Les lois françaises sont mal rédigées, avec amateurisme et dans la précipitation
Ce n'est pas nous qui l'affirmons mais... de nombreux députés et sénateurs, dans un passionnant article publié par Le Monde. Une enquête qui ne concerne pas que le projet de loi sur l'ouverture du marché des jeux en ligne. Mais qui permet de mieux comprendre pourquoi le texte actuel est à ce point bancal.

Extraits de cet article du Monde intitulé "Parlementaires au bord de la crise de nerfs":
Jours de colère au Parlement. Trop de lois, trop de textes mal ficelés, trop de précipitation dans la prise de décision. Octobre 2009: une joggeuse est violée et tuée en forêt de Fontainebleau par un criminel récidiviste. Un mois plus tard, un projet de loi sur la récidive est durci et voté à l'Assemblée nationale. Et ce n'est qu'un exemple. Pris dans une sorte de mécanique infernale, les parlementaires deviennent frondeurs, ils ne veulent plus jouer le rôle de simples faire-valoir. Eux qui doivent déjà composer avec l'empilement des textes, transformant l'édifice législatif en un véritable maquis...
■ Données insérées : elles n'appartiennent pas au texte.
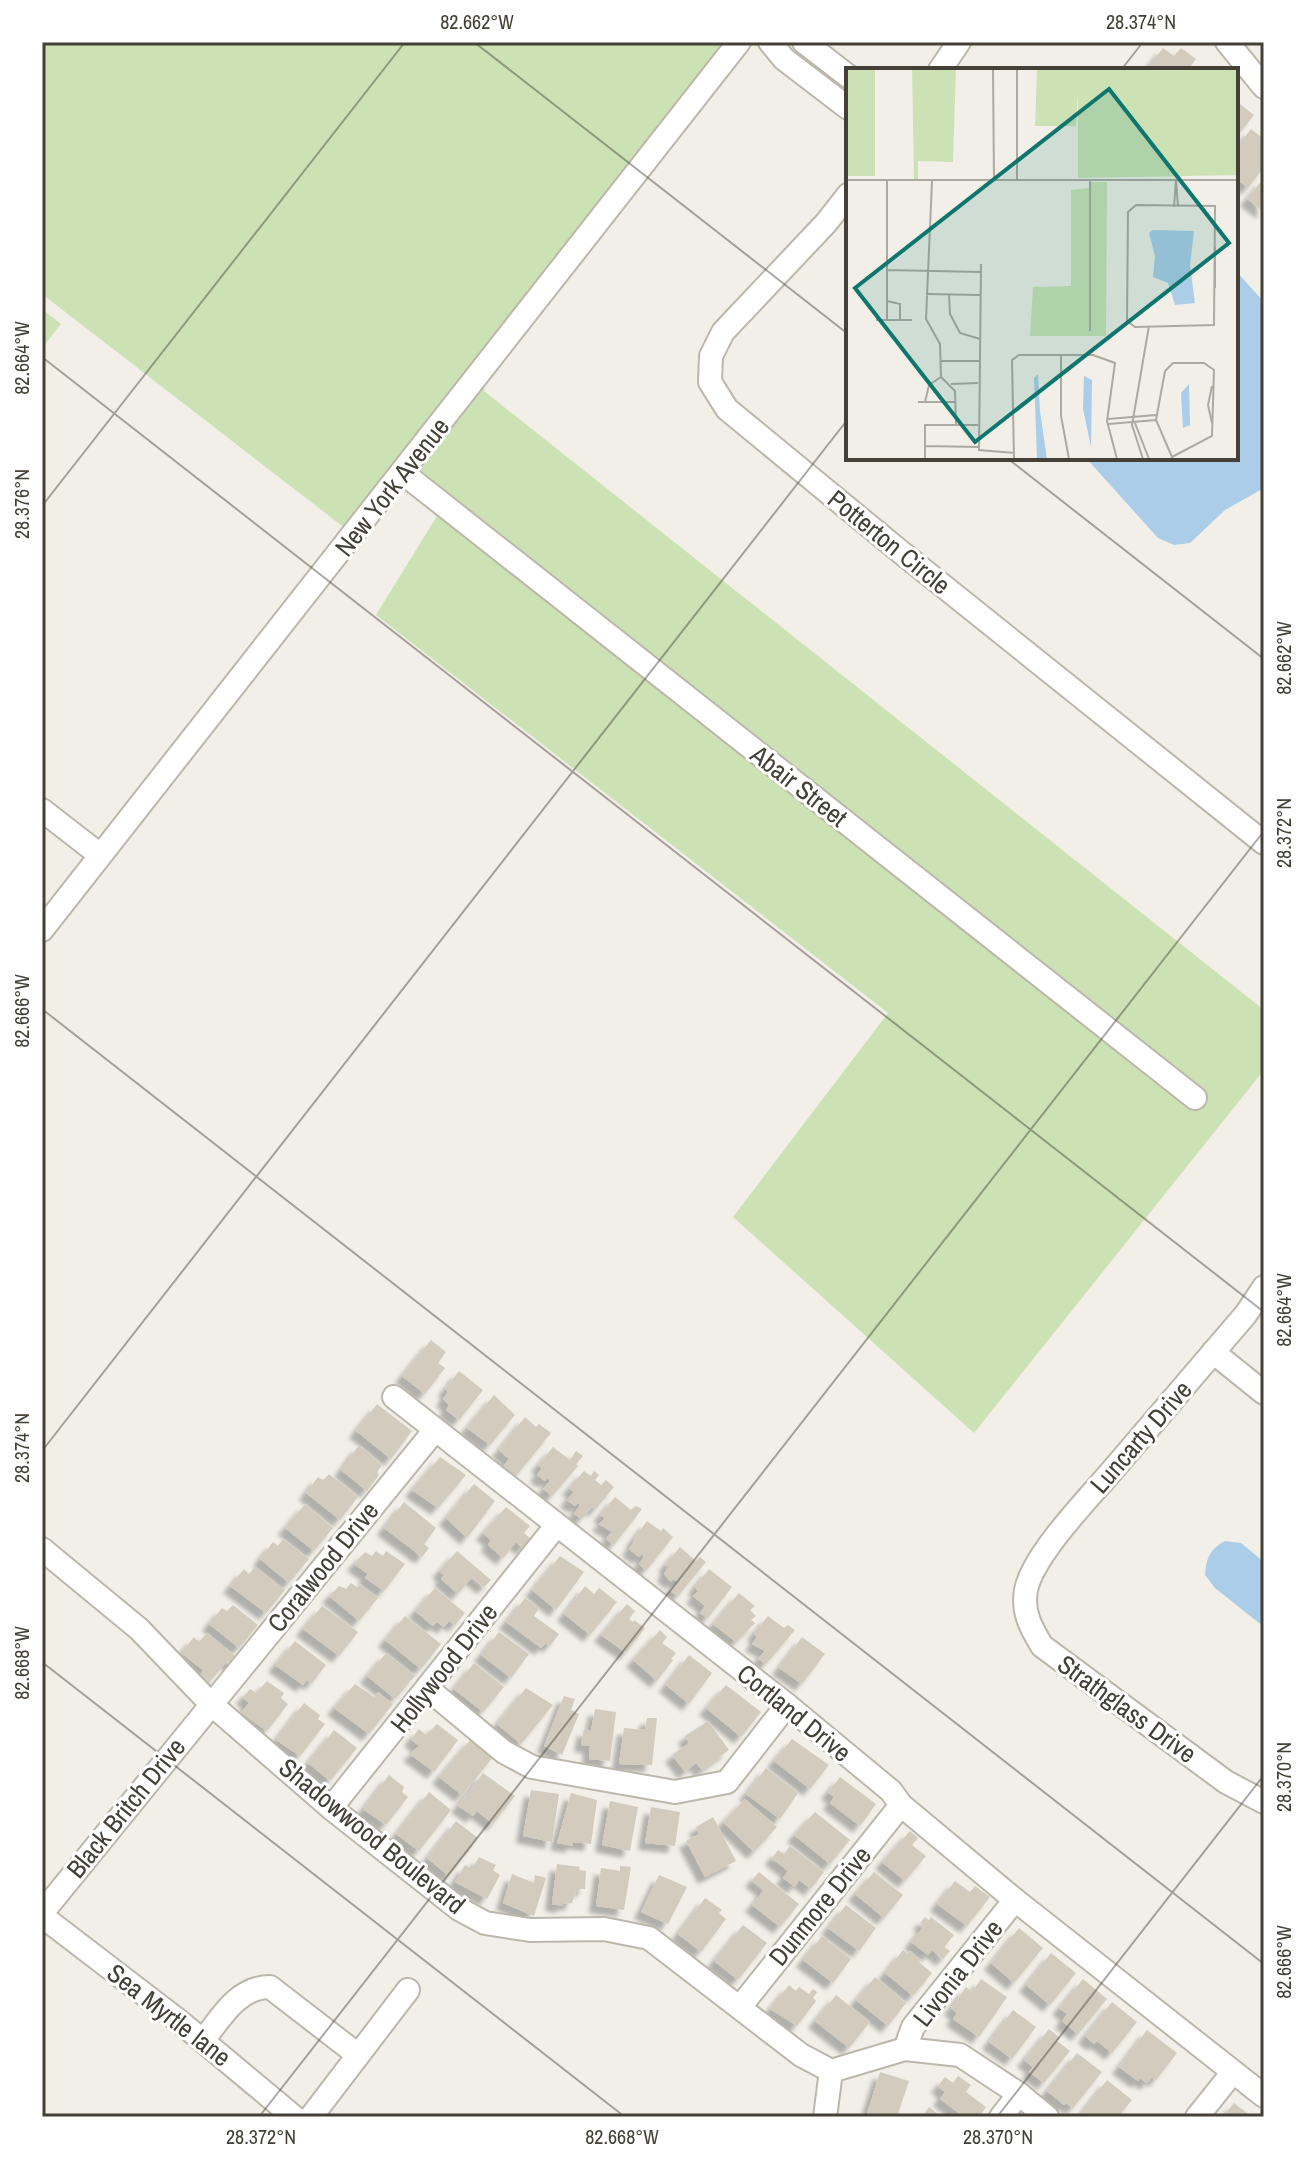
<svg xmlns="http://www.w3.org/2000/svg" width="1306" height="2159" font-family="'Archivo Narrow',sans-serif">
	<defs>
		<filter id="shadow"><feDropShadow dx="-7" dy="7" stdDeviation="2" flood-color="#0004"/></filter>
	</defs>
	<rect width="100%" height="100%" fill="#f2efe8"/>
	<g fill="#cce2b5">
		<polygon points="42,42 726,42 346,529 42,294"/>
		<polygon points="42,309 61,324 42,348"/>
		<polygon points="484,386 484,391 1264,1010 1264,1070 974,1433 733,1217 888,1013 376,615 440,511 406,486"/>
	</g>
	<g fill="#abcde8">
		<polygon points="1236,271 1264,302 1264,488 1225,510 1190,543 1174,545 1158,538 1086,458 1236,458"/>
		<path d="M1225,1541L1241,1543L1264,1562V1627L1215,1588L1205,1575C1206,1558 1210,1549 1225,1541Z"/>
	</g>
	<g fill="#d2cbbe" filter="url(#shadow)">
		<polygon points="1163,48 1174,56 1181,48 1196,59 1188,70 1146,70"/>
		<polygon points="1236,101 1254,115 1236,138"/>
		<polygon points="1251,129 1264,139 1264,167 1248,188 1236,178 1236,149"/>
		<polygon points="1264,178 1264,212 1247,199"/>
		<polygon points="431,1340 446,1352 438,1363 445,1368 425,1394 402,1376"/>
		<polygon points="459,1371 483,1390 459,1420 446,1410 449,1405 443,1399 448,1392 445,1389"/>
		<polygon points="494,1395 515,1415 490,1445 467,1428"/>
		<polygon points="377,1404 412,1431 391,1459 356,1431"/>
		<polygon points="525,1417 536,1427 539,1424 551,1433 516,1476 503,1467 509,1459 499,1450"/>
		<polygon points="359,1445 382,1465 377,1472 379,1475 367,1491 341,1470"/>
		<polygon points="553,1447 570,1460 576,1451 583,1456 576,1464 578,1466 552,1496 543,1489 550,1481 547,1478 545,1481 537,1475 542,1468 538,1465"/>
		<polygon points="440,1457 466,1475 438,1508 412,1490"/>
		<polygon points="584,1471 591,1476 594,1471 599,1475 595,1480 601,1485 606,1480 614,1487 595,1510 592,1507 582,1519 574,1514 580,1505 578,1503 575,1506 567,1500 574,1492 569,1488"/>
		<polygon points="329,1474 358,1497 340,1520 306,1493 318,1477 323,1480"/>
		<polygon points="474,1484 495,1501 467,1538 446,1518"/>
		<polygon points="615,1497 631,1510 636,1506 642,1509 614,1545 606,1539 612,1532 599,1524 605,1518 600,1515"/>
		<polygon points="404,1502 436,1528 424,1544 429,1548 422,1557 384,1528"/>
		<polygon points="305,1504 333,1528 314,1551 285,1528"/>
		<polygon points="506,1507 530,1526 524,1533 531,1539 523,1548 516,1542 503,1558 488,1545 491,1540 483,1533"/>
		<polygon points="647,1521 661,1531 663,1528 673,1537 646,1571 639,1564 644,1557 642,1554 639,1557 629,1549 634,1542 633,1540"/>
		<polygon points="283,1539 309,1559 289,1583 260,1559 273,1542 278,1546"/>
		<polygon points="680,1547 696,1561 700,1557 706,1562 678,1596 669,1590 677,1582 674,1579 671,1582 664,1574 668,1567 665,1565"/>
		<polygon points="376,1551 383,1556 386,1551 405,1564 384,1591 365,1578 368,1574 354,1564 365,1552 372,1556"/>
		<polygon points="457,1551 491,1580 484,1587 472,1577 458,1594 441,1579 444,1575 439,1571"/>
		<polygon points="560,1556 584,1572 556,1610 532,1590"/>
		<polygon points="255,1567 285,1590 266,1613 230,1586 244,1569 249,1574"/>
		<polygon points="709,1569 732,1587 708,1618 700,1613 705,1606 693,1596 698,1591 695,1587"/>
		<polygon points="351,1583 357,1587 360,1584 378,1598 359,1621 329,1596 339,1586 346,1589"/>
		<polygon points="585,1586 594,1594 599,1588 617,1602 590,1635 564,1614"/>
		<polygon points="435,1588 465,1613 455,1625 449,1621 444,1627 437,1622 433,1626 415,1611"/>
		<polygon points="739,1593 755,1606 750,1610 756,1616 751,1620 755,1623 736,1642 713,1624"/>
		<polygon points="525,1598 539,1608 534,1616 559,1634 550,1646 546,1643 541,1648 506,1622"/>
		<polygon points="627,1604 635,1611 629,1619 633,1622 634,1620 645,1628 626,1653 601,1635"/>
		<polygon points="233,1605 258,1625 239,1648 209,1624 222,1608 227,1611"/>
		<polygon points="322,1606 358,1632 339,1656 303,1629"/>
		<polygon points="405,1616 441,1644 421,1669 385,1640"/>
		<polygon points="768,1616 784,1628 788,1625 795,1630 766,1664 758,1659 765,1651 752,1644 757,1637 754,1633"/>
		<polygon points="660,1630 667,1637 662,1643 676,1653 671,1659 673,1660 657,1681 633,1660"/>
		<polygon points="499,1632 529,1654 511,1678 481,1655"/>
		<polygon points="207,1633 240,1660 235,1667 227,1661 208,1684 199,1677 203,1670 181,1653 194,1637 199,1642"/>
		<polygon points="802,1637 825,1654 802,1684 779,1668"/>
		<polygon points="295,1641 326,1665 312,1683 307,1680 303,1685 275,1665"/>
		<polygon points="386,1653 415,1676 395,1699 367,1676"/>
		<polygon points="689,1655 712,1673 689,1704 666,1685"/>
		<polygon points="474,1663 504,1687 483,1712 454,1689"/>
		<polygon points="267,1681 284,1693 281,1698 288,1704 267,1731 241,1713 249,1703 243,1697 250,1689 256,1693"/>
		<polygon points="355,1684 374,1697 378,1692 393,1704 369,1734 334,1708"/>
		<polygon points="726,1685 761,1712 741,1737 706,1708"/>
		<polygon points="526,1688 553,1705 521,1744 497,1724"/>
		<polygon points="564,1696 575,1699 571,1710 579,1714 562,1755 544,1746"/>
		<polygon points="304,1703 320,1715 318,1719 325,1724 300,1756 276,1740"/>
		<polygon points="595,1709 616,1712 610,1761 589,1759 590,1746 581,1745 584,1729 591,1731"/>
		<polygon points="647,1718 657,1718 652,1765 619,1764 624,1728 645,1730"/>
		<polygon points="708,1721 729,1750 702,1770 696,1763 685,1772 672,1755 689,1743 685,1736"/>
		<polygon points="437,1724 458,1740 434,1772 410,1754 419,1746 411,1739 419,1729 426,1735"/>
		<polygon points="334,1730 357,1748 330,1781 308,1763"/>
		<polygon points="472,1738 494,1756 462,1795 439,1777"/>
		<polygon points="792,1739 829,1765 810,1789 774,1761"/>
		<polygon points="766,1768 798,1793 780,1819 746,1794"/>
		<polygon points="483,1773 515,1796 493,1824 477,1811 473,1816 458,1806"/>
		<polygon points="389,1775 404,1787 402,1792 408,1797 386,1825 363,1809"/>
		<polygon points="840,1777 876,1804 860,1826 830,1803 834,1797 828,1792"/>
		<polygon points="531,1790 559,1794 552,1842 523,1836"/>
		<polygon points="429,1792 451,1810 419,1851 396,1834"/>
		<polygon points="571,1793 597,1800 591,1844 573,1842 573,1846 557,1843"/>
		<polygon points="745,1799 777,1827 754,1852 723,1822"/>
		<polygon points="610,1801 638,1807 630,1851 602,1845"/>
		<polygon points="651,1807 680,1812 675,1846 645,1843"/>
		<polygon points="815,1812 850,1840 830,1864 794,1835"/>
		<polygon points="713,1817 736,1861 705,1877 686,1841 699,1834 696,1827"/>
		<polygon points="456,1821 478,1838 449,1876 427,1858"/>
		<polygon points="910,1831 918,1838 912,1845 926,1856 905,1881 882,1862"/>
		<polygon points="790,1846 824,1872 811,1889 799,1880 795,1887 783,1878 788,1871 772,1858 778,1850 784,1854"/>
		<polygon points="479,1857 496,1865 493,1870 500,1875 487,1899 455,1882 465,1865 472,1869"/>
		<polygon points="557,1864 580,1867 579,1870 586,1871 585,1889 577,1889 572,1903 563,1904 563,1906 552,1904"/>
		<polygon points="620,1866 631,1867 624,1910 596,1906 601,1868 620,1871"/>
		<polygon points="759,1872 799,1904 780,1927 752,1905 764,1890 752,1880"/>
		<polygon points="874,1872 903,1895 884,1918 855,1894"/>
		<polygon points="512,1874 534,1883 535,1875 546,1878 534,1916 503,1903"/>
		<polygon points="659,1875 687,1887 668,1924 641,1912"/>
		<polygon points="955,1881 970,1892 975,1886 990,1897 967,1926 937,1904"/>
		<polygon points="705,1898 722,1910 719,1913 726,1919 701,1952 678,1934"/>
		<polygon points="846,1905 876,1928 859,1951 828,1928"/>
		<polygon points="925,1917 929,1920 931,1917 954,1935 944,1947 950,1951 943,1959 932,1950 928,1955 911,1942 924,1926 920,1923"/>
		<polygon points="743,1925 767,1943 738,1980 714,1961"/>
		<polygon points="1019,1928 1043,1948 1014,1983 991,1963"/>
		<polygon points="822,1936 851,1959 833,1983 803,1960"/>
		<polygon points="903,1950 908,1954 910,1951 921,1960 919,1962 932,1973 913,1996 885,1973"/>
		<polygon points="1051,1953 1076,1973 1050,2005 1026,1985"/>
		<polygon points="875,1977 906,2003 888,2026 856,2000"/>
		<polygon points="981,1979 1007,1997 979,2037 953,2019 957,2013 951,2008 966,1987 972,1992"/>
		<polygon points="1083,1979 1107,1999 1078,2034 1062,2021 1067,2014 1059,2008"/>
		<polygon points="789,1985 796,1991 799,1987 809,1994 813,1989 817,1992 813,1998 816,2001 797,2026 770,2009"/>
		<polygon points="836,1995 870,2022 849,2048 815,2021"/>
		<polygon points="1112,2002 1137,2022 1112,2053 1097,2041 1094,2044 1085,2036"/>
		<polygon points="1013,2010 1036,2027 1012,2059 989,2042"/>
		<polygon points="1049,2029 1060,2038 1057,2041 1070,2051 1044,2083 1029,2072 1033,2067 1024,2060"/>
		<polygon points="1147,2030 1177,2053 1156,2080 1152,2077 1147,2083 1140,2078 1138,2081 1119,2067"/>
		<polygon points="1077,2053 1102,2072 1073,2108 1066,2103 1064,2105 1047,2091"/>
		<polygon points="880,2072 909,2081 897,2117 866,2117"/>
		<polygon points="958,2076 971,2085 966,2092 986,2107 979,2117 964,2117 940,2099 945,2092 938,2086 945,2077 953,2083"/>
		<polygon points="1107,2080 1132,2100 1118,2117 1082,2117 1080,2115"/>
		<polygon points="1234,2103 1252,2117 1223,2117"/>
		<polygon points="929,2107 942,2117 922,2117"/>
	</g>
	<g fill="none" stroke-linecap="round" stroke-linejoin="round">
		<defs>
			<g id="minor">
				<polyline points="770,42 784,59 848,108"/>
				<polyline points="804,42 848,76"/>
				<polyline points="1227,42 1264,87"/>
				<polyline points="940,70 959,42"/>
				<polyline points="848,195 826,223 723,332 711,356 710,382 727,409 902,553 1264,843"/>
				<polyline points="403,473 1195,1098"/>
				<polyline points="42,810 100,855"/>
				<polyline points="42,930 739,42"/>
				<path d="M1264,1287L1246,1314C1201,1367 1156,1419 1111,1472C1087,1500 1033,1555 1026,1590C1022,1612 1031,1628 1042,1646L1226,1782L1264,1802"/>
				<polyline points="1213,1352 1264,1393"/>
				<polyline points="394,1397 787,1705 891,1791 901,1805 1015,1900 1264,2096"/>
				<polyline points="42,1549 139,1629 211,1704 331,1808 459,1909 485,1923 530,1930 604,1929 649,1938 801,2055 831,2071 905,2049 960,2055 1019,2094 1047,2117"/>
				<polyline points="428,1689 504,1752 532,1767 675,1792 727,1782 787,1705"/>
				<polyline points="331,1808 556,1526"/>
				<polyline points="42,1913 435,1430"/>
				<polyline points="42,1916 179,2021 294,2117"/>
				<polyline points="740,2007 901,1805"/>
				<path d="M203,2041C221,2017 238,1987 270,1987L358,2055"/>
				<polyline points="905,2049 913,2027 1015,1900"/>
				<polyline points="311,2117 408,1990"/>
				<polyline points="825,2117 831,2071"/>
				<polyline points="1001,2117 1019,2094"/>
				<polyline points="1197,2117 1233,2072"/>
			</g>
		</defs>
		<use href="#minor" stroke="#bcb7ab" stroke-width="26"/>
		<use href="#minor" stroke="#fff" stroke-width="22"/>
	</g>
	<path fill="none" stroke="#444037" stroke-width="2" stroke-opacity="0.45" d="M474,42L848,334M1121,70L1143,42M42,357L1264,1312M1007,458L1264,659M42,506L405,42M42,1009L1264,1964M42,1451L848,419M42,1662L625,2117M259,2117L1264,831M997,2117L1264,1775"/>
	<g text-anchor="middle" stroke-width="6" stroke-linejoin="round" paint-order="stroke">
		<g font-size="26" fill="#444037" stroke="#fff">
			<text transform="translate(392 487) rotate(-52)" y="9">New York Avenue</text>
			<text transform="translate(889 542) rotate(39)" y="9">Potterton Circle</text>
			<text transform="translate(799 786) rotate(38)" y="9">Abair Street</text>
			<text transform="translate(1141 1437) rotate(-49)" y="9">Luncarty Drive</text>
			<text transform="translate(323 1567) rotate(-51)" y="9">Coralwood Drive</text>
			<text transform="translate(444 1668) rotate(-52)" y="9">Hollywood Drive</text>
			<text transform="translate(1127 1709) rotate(36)" y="9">Strathglass Drive</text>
			<text transform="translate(794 1713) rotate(39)" y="9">Cortland Drive</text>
			<text transform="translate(126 1808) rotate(-51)" y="9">Black Britch Drive</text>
			<text transform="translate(372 1836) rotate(39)" y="9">Shadowwood Boulevard</text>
			<text transform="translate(820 1906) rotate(-51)" y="9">Dunmore Drive</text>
			<text transform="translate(958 1973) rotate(-52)" y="9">Livonia Drive</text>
			<text transform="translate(169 2015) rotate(38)" y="9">Sea Myrtle lane</text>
		</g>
	</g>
	<g transform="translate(846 68)">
		<rect width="392" height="392" fill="#f2efe8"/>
		<path d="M0,1H29V108H0ZM66,1H110L107,94L72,93V111H68ZM191,1H392V107L232,110V24L230,58H189ZM243,114H261L260,268H184L187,219L225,218V122L243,120Z" fill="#cce2b5"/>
		<path d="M307,162L348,163L344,197L349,235L329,237L322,215L307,209L309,188L303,165ZM192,306L194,343L201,391H191L188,310ZM238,308L246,312L245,379L237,341ZM343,316L344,357L337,360L335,325Z" fill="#abcde8"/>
		<path fill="none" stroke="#aca9a1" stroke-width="2" d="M147,1L148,112M171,1V111M0,112H392M86,113L80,251L94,276L95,309L109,323L110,357M290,137L369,138L368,257L289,259L281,253L282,144ZM328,139L330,112L332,139M369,179V220M135,196L133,382L169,385M41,202L134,204M80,226L134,227M103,227L104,246L114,265L134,271M41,233L54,236V252M30,252H66M41,252V112M244,263V112M215,288V348L223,391M95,293H133M358,295L368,302L366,368L326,389L310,352L319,303L327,295ZM105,316L132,315M72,334H110M79,334L83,317L95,309M262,351L310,347M289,355L303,391M366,355L362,337L366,318M262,356L310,352M79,378L133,379M79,391V357H132M168,391L166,292L173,287H247L269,295L261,353L271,391M297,391L286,357L303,258"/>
		<path fill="#0f766e" fill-opacity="0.15" stroke="#0f766e" stroke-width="4" d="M263,21L383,175L129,374L9,220Z"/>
		<rect width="392" height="392" fill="none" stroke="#444037" stroke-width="4"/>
	</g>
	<rect width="1306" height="2159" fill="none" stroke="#ffffff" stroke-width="88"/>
	<rect x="44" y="44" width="1218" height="2071" fill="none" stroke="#444037" stroke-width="3"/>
	<g font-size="20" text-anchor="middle" fill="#444037">
		<text x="477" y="29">82.662°W</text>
		<text x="1141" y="29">28.374°N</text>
		<text transform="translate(22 358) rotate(-90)" y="7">82.664°W</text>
		<text transform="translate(22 504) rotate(-90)" y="7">28.376°N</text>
		<text transform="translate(1284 658) rotate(-90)" y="7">82.662°W</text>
		<text transform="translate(1284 833) rotate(-90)" y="7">28.372°N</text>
		<text transform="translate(22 1011) rotate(-90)" y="7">82.666°W</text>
		<text transform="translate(1284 1310) rotate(-90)" y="7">82.664°W</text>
		<text transform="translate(22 1448) rotate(-90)" y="7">28.374°N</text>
		<text transform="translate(22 1663) rotate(-90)" y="7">82.668°W</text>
		<text transform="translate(1284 1777) rotate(-90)" y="7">28.370°N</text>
		<text transform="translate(1284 1962) rotate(-90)" y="7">82.666°W</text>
		<text x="261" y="2144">28.372°N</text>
		<text x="622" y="2144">82.668°W</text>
		<text x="998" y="2144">28.370°N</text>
	</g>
</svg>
Les chiffres sont édifiants: les lois promulguées représentaient 632 pages en 1980, 1.055 pages en 1990, 1.663 pages en 2000 et 1.966 pages en 2006. Ces dernières années, la tendance n'a fait que s'accroître. Depuis le début de la législature, pas moins de 117 projets ou propositions de loi, sans tenir compte des conventions internationales, ont été adoptés. Pis, la "procédure accélérée", procédure censée être "exceptionnelle" en limitant à une lecture par Chambre l'examen des textes, a été utilisée pour 60% d'entre eux depuis le début de la législature. Une boulimie qui conduit, inévitablement, aux couacs. Même dans la majorité, les élus appellent à ralentir le rythme. (…)
"Il faut avouer qu'on leur facilite la tâche", se désespère Lionnel Luca, député (UMP) des Alpes-Maritimes, déplorant "l'abaissement du niveau d'exigence" dans l'élaboration de la loi. "On court trop vite, mais on n'a plus les pointures, y compris dans les cabinets ministériels, poursuit-il. C'est fou le nombre de textes mal écrits qui nous arrivent. On a une impression de bricolage afin de satisfaire l'ogre médiatique. Comme si la politique avait pour fonction de mettre le café du commerce en ordre juridique." (...)
Président de la commission des finances du Sénat, Jean Arthuis peste contre les "incohérences" et les "contradictions" des projets dont le Parlement se saisit. "Certains textes qui nous arrivent ne sont en réalité que des véhicules de communication, poursuit le sénateur centriste de la Mayenne. Parce qu'il y a eu une annonce, sans se préoccuper de la faisabilité de cette annonce, on prend le risque d'afficher l'impuissance politique. Alors, pour ne pas afficher l'impuissance, on dresse un écran de fumée. A force, on finit par constater que ce ne sont pas vraiment des réformes, seulement l'apparence de réformes. L'important, c'était de pouvoir cocher une case." (...)
Reste que les parlementaires peuvent aussi s'en prendre à eux-mêmes. En dépit des alertes répétées, ils demeurent d'incorrigibles pourvoyeurs d'embûches juridiques, tant ils rêvent d'apporter leur pierre à l'échafaudage législatif. Heureusement, sur les innombrables propositions de loi enregistrées par l'une ou l'autre des deux Chambres - plus de 2.200 depuis le début de la législature pour la seule Assemblée nationale -, seule une poignée passera au stade de la discussion. Si leur auteur sait habilement manoeuvrer ou bénéficie des appuis nécessaires, certaines parviendront toutefois à trouver un "support législatif" sur lequel elles pourront se greffer par voie d'amendement. (...)
Tout le monde en convient: l'"inflation législative" génère des textes mal écrits, incompréhensibles et, parfois, inapplicables. Tout le monde en convient. Et rien ne change.